This is part of my do the things that you like program, where I just do things without second thoughts, I'm a planner you see, bt now, I'm learning the art of spontaneity. At first I was very excited as to what I'd be doing in the conference, bt then I realized it was very simple. All I need to do is listen to all the talks. Bask all the information and understand it. "Very easy" I remembered telling myself. Bt then, when I finally met the other writers, whom I already know, I was kind off pulled back, these people write, which I confirmed when we were in the v-hire off to the venue, they read and write. Nt that I want to compare myself to them, that's the least that I'd do, bt I can't help bt think, gesh I'm such a mediocre compared to these three . 

I was anxious and a bit lost after the conference. I did nt know what to write, I did nt know how to start. I did nt know what to entitle it. Basically I did nt know anything. So I just let my subconscious do what it does best.
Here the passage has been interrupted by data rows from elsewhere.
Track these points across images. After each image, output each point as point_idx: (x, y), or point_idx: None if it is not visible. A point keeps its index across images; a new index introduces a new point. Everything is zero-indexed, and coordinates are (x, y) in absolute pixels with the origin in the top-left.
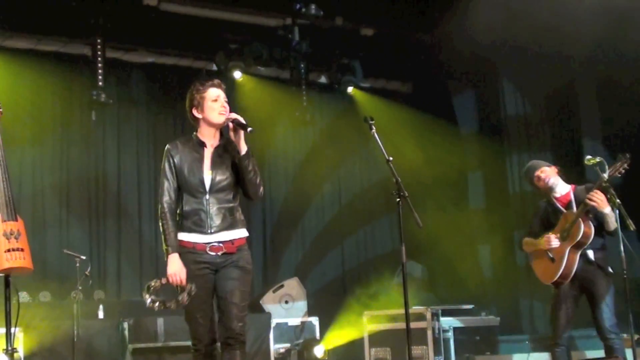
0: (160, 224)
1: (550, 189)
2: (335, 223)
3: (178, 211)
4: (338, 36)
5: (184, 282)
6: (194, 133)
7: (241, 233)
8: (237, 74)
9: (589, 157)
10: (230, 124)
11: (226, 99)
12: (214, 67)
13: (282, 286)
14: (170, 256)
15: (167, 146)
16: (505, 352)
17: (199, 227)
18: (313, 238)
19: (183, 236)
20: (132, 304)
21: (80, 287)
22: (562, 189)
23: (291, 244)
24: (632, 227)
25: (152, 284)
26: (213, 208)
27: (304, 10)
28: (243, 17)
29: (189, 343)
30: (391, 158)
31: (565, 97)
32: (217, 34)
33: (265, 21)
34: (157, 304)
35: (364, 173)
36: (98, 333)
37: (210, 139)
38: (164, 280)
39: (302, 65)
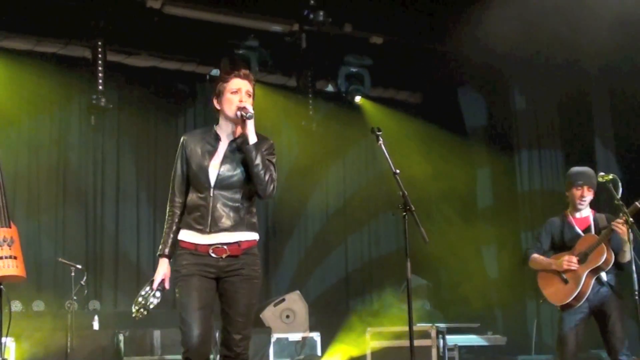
0: (166, 218)
1: (578, 209)
2: (340, 236)
3: (184, 206)
4: (346, 44)
5: (154, 287)
6: (214, 125)
7: (248, 235)
8: None
9: (602, 173)
10: (239, 113)
11: (250, 93)
12: (218, 73)
13: (283, 300)
14: (160, 258)
15: (184, 136)
16: None
17: (198, 224)
18: (317, 251)
19: (184, 234)
20: (128, 315)
21: (75, 297)
22: (585, 211)
23: (294, 257)
24: None
25: (143, 293)
26: (216, 205)
27: (311, 16)
28: (249, 22)
29: None
30: (398, 171)
31: (578, 110)
32: (222, 39)
33: (272, 27)
34: (141, 310)
35: (370, 185)
36: (92, 345)
37: (227, 132)
38: (154, 287)
39: (309, 73)
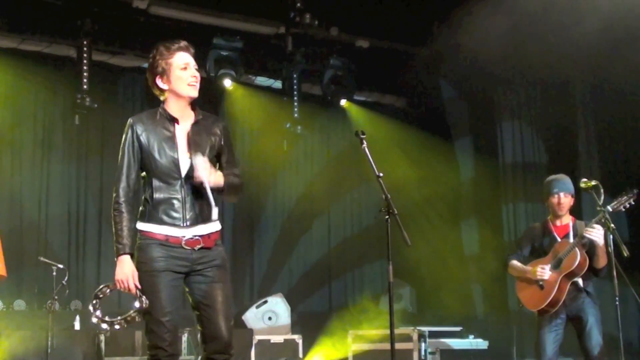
0: (112, 215)
1: (558, 215)
2: (323, 238)
3: (144, 199)
4: (333, 47)
5: (133, 290)
6: (161, 106)
7: (217, 226)
8: (228, 82)
9: (584, 179)
10: (207, 186)
11: (196, 66)
12: (204, 75)
13: (265, 302)
14: (120, 257)
15: (130, 119)
16: None
17: (172, 218)
18: (299, 254)
19: (151, 227)
20: (109, 315)
21: (56, 297)
22: (565, 218)
23: (277, 258)
24: (626, 253)
25: (99, 292)
26: (189, 196)
27: (298, 19)
28: (235, 24)
29: None
30: (381, 174)
31: (562, 116)
32: (208, 40)
33: (259, 29)
34: (103, 325)
35: (354, 188)
36: (73, 344)
37: (181, 113)
38: (112, 287)
39: (295, 76)
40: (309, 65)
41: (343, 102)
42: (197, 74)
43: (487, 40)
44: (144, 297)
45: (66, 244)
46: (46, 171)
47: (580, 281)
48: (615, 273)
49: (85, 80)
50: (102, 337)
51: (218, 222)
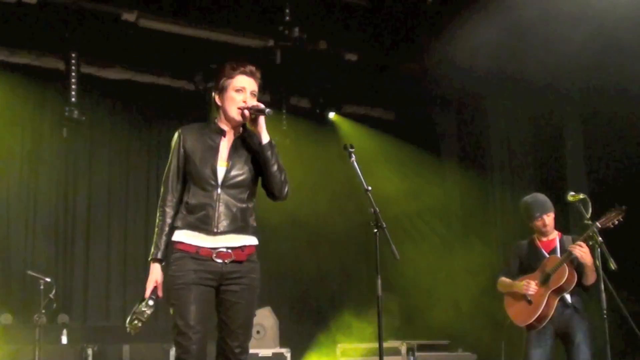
0: (157, 218)
1: (543, 234)
2: (312, 252)
3: (182, 203)
4: (321, 60)
5: (147, 293)
6: (215, 119)
7: (252, 240)
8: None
9: (572, 192)
10: (247, 112)
11: (255, 93)
12: (193, 88)
13: (254, 315)
14: (152, 264)
15: (180, 129)
16: None
17: (204, 224)
18: (288, 266)
19: (184, 235)
20: (97, 330)
21: (43, 311)
22: (550, 234)
23: (265, 272)
24: (614, 266)
25: (137, 310)
26: (223, 205)
27: (287, 32)
28: (224, 37)
29: None
30: (370, 188)
31: (550, 128)
32: (196, 53)
33: (247, 42)
34: (135, 322)
35: (343, 202)
36: (60, 359)
37: (231, 128)
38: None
39: (283, 89)
40: (297, 78)
41: (331, 115)
42: (248, 99)
43: (476, 54)
44: (153, 299)
45: (53, 258)
46: (34, 184)
47: (568, 297)
48: (603, 286)
49: (73, 92)
50: (89, 352)
51: (254, 237)
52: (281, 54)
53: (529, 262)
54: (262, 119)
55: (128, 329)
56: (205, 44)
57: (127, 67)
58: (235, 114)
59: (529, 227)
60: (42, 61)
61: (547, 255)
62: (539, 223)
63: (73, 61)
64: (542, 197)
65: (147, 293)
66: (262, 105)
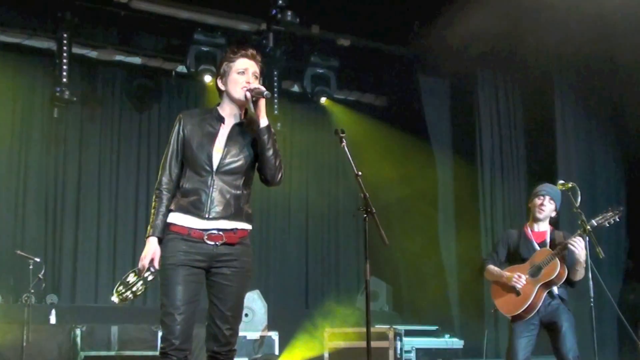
0: (153, 200)
1: (535, 219)
2: (301, 236)
3: (178, 187)
4: (314, 45)
5: (145, 265)
6: (216, 106)
7: (245, 225)
8: (208, 78)
9: (561, 181)
10: (248, 94)
11: (257, 74)
12: (184, 70)
13: None
14: (148, 239)
15: (181, 114)
16: None
17: (196, 209)
18: (277, 251)
19: (177, 217)
20: (86, 310)
21: (32, 290)
22: (543, 226)
23: (254, 255)
24: (602, 254)
25: (126, 278)
26: (216, 191)
27: (280, 16)
28: (217, 20)
29: (143, 353)
30: (360, 173)
31: (541, 116)
32: (189, 35)
33: (240, 25)
34: (126, 292)
35: (333, 187)
36: (49, 339)
37: (231, 115)
38: (139, 272)
39: (275, 73)
40: (289, 62)
41: (323, 100)
42: (255, 82)
43: (469, 39)
44: (151, 271)
45: (43, 238)
46: (23, 164)
47: (554, 288)
48: (590, 275)
49: (64, 73)
50: (77, 332)
51: (248, 223)
52: (274, 37)
53: (517, 250)
54: (262, 102)
55: (115, 298)
56: (197, 26)
57: (119, 48)
58: (239, 94)
59: (528, 208)
60: (34, 41)
61: (537, 247)
62: (538, 201)
63: (64, 41)
64: (554, 186)
65: (146, 264)
66: (262, 88)
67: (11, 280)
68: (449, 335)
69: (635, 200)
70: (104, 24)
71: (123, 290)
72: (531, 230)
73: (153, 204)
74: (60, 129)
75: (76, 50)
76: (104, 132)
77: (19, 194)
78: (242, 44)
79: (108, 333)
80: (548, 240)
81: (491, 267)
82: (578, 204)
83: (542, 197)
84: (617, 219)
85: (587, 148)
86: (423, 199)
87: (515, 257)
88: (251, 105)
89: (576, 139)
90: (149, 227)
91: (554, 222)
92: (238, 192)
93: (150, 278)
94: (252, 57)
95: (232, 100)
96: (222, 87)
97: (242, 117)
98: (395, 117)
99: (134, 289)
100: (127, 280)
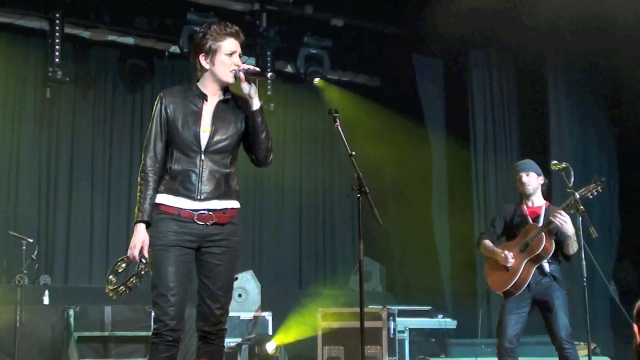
0: (138, 183)
1: (526, 196)
2: (295, 217)
3: (165, 169)
4: (307, 25)
5: (137, 257)
6: (195, 82)
7: (234, 204)
8: None
9: (554, 161)
10: (242, 75)
11: (241, 54)
12: (177, 50)
13: (235, 279)
14: (136, 225)
15: (161, 93)
16: (460, 356)
17: (187, 190)
18: (270, 231)
19: (166, 199)
20: (79, 291)
21: (25, 271)
22: (537, 201)
23: (247, 236)
24: (595, 234)
25: (116, 267)
26: (206, 171)
27: None
28: (210, 0)
29: (136, 333)
30: (354, 153)
31: (535, 96)
32: (182, 15)
33: (233, 5)
34: (120, 287)
35: (327, 167)
36: (42, 319)
37: (213, 92)
38: (128, 259)
39: (269, 53)
40: (283, 43)
41: (316, 81)
42: (240, 62)
43: (461, 18)
44: (143, 263)
45: (36, 218)
46: (16, 144)
47: (546, 265)
48: (583, 254)
49: (57, 53)
50: (71, 312)
51: (237, 201)
52: (267, 17)
53: (512, 224)
54: (255, 84)
55: (111, 294)
56: (190, 5)
57: (112, 28)
58: (228, 77)
59: (517, 190)
60: (26, 21)
61: (531, 222)
62: (519, 180)
63: (57, 21)
64: (528, 160)
65: (136, 254)
66: (258, 69)
67: (4, 261)
68: (442, 315)
69: (628, 180)
70: (97, 3)
71: (117, 285)
72: (526, 207)
73: (139, 187)
74: (52, 110)
75: (68, 30)
76: (96, 113)
77: (12, 175)
78: (225, 21)
79: (101, 314)
80: (542, 216)
81: (486, 242)
82: (571, 184)
83: (520, 174)
84: (600, 190)
85: (580, 128)
86: (416, 179)
87: (510, 230)
88: (244, 86)
89: (569, 119)
90: (136, 211)
91: (547, 195)
92: (227, 170)
93: (143, 272)
94: (238, 36)
95: (217, 80)
96: (206, 66)
97: (224, 94)
98: (388, 98)
99: (129, 283)
100: (117, 269)
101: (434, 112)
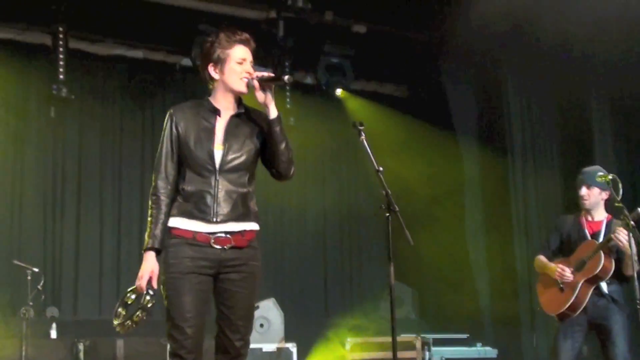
0: (149, 207)
1: (585, 209)
2: (319, 239)
3: (178, 190)
4: (327, 33)
5: (143, 288)
6: (207, 97)
7: (254, 226)
8: None
9: (600, 173)
10: (256, 84)
11: (252, 61)
12: (189, 63)
13: (257, 307)
14: (145, 253)
15: (171, 109)
16: None
17: (202, 212)
18: (293, 255)
19: (180, 222)
20: (89, 324)
21: (31, 303)
22: (598, 215)
23: (269, 261)
24: None
25: (126, 299)
26: (222, 191)
27: (290, 2)
28: (222, 9)
29: None
30: (381, 168)
31: (576, 105)
32: (193, 26)
33: (247, 14)
34: (126, 322)
35: (352, 184)
36: (49, 355)
37: (226, 106)
38: (138, 289)
39: (287, 64)
40: (301, 52)
41: (339, 92)
42: (252, 70)
43: (494, 20)
44: (150, 294)
45: (41, 246)
46: (19, 167)
47: (604, 286)
48: (636, 275)
49: (61, 69)
50: (80, 347)
51: (256, 223)
52: (284, 26)
53: (569, 239)
54: (270, 91)
55: (118, 329)
56: (201, 15)
57: (119, 42)
58: (239, 86)
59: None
60: (28, 36)
61: (589, 237)
62: (578, 191)
63: (61, 35)
64: (593, 169)
65: (143, 284)
66: (273, 74)
67: (8, 292)
68: (481, 344)
69: None
70: (103, 15)
71: (123, 319)
72: (586, 220)
73: (150, 211)
74: (58, 130)
75: (73, 45)
76: (104, 132)
77: (15, 200)
78: (234, 28)
79: (113, 348)
80: (603, 231)
81: (540, 257)
82: (619, 197)
83: (579, 188)
84: None
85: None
86: (450, 196)
87: (567, 245)
88: (259, 95)
89: (613, 125)
90: (146, 237)
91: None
92: (244, 190)
93: (150, 305)
94: (248, 43)
95: (229, 90)
96: (216, 76)
97: (237, 108)
98: (417, 108)
99: (135, 317)
100: (127, 301)
101: (465, 122)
I let it flow, and before I knew it, I finished a reflection a day before the actual submission. And it's nt actually bad as well, it was pretty simple tho. I was happy with it, so carried away, I immediately submitted it to the editor. A bad move, I was planning to have it proofed read by my sister bt she was still unavailable that time so I forgot. When she buzzed asking me bout it, I just forwarded the reflection with the thoughts that she'd have a nice review. A total opposite to what she gave. "It was simple" nt a nice comment, I tried to explain that I did nt want to give a deep reflection because the sessions itself are already deep. She laughed at me and told me she would have liked it if it was deeper. So I became worried about my reflection, this was my first time writing for a few more audience, well, this one doesn't really count since no one follows me and or reads my entries. I told my sister about my struggles on the other writers and about my simple reflection. She reassured me telling me that it was simple because I totally understood all the talks. That was why I was able to translate and write it down into it's most simplest form. I regained my ground, still a bit worried, I can't really do much now since it's already with the editor. So I just let it pass, thinking, this is just for this time.

I moved on and forgot about it, then the reflections were published, and I was shocked to see people liking my reflection. Nt that it was well liked, bt it was read, and liked~

Even more shocking and gratifying was when I was congratulated and praised by the other three writers. The other one even said I was good in playing with words. It really made my day! And it made me realize, when you do what you like, you shouldn't care much of others thoughts about it. Trust and have faith in your abilities, you honed it for like all your days on Earth afterall.